What you call “unfounded speculation” is, along with art and music and poetry, one of the ways human beings express their humanity. Science is too, but apologists for scientism like you put the rest of us off it by telling us that science has All the Answers that Matter and we should stop wasting our time with other stuff.
If there are gods, they are part of nature. If there is God, he/she is not.Also if there was a god, then god would be part of nature
Again, if you can’t be bothered to learn our language, you can’t make a good case against what we believe.

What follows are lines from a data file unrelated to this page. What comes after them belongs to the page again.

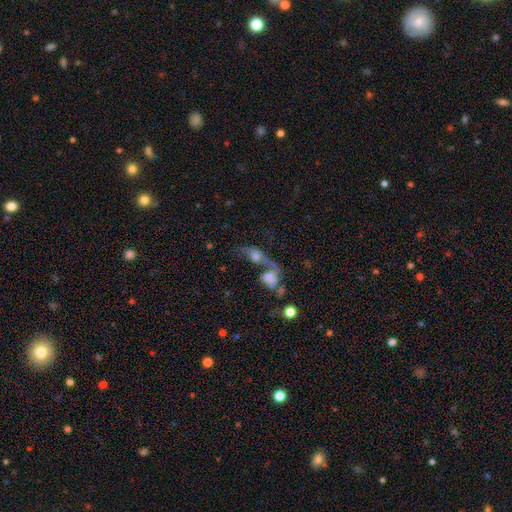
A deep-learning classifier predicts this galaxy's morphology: Smooth or featured: smooth — 43% (featured or disk — 42%)
Merging: merger — 52% (none — 22%)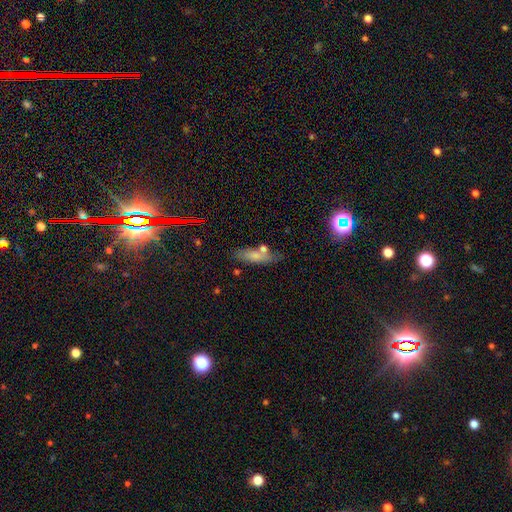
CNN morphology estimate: Smooth or featured? smooth (73%)
How rounded? in between (54%)
Merging? none (66%)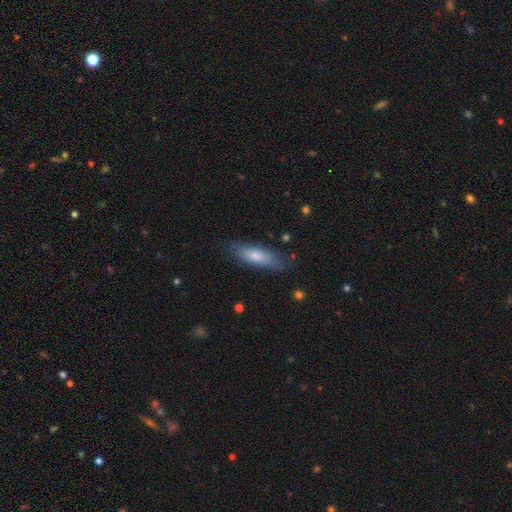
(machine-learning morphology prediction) Smooth or featured: smooth — 69% (featured or disk — 24%)
How rounded: cigar-shaped — 51% (in between — 47%)
Merging: none — 79% (minor disturbance — 16%)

Or rather a philosophy of mystery. Which to you may be the same thing. Your loss. You can live in a room without windows if you want to.The reason god is “excluded” is because saying god did it, is the EXACT same as saying we dont know, its a non answer. To quote Tyson deGrasse “It’s a philosophy of ignorance”.
You continue to think that I’m positing God as some kind of pseudo-scientific explanation for the mechanisms of how things came to be. The classical view of God is beyond that. You could have a complete scientific explanation for every phenomenon of nature and it wouldn’t affect the question of God.
If you really think that I’m just saying this because modern science has “routed” God, then how do you explain the fact that St. Thomas Aquinas said the same thing in the 13th century? (Article 3, Objection 2 and the reply to the objection at the end of the article.) The difference is that in his day the supposed “complete explanation” was Aristotelian philosophy.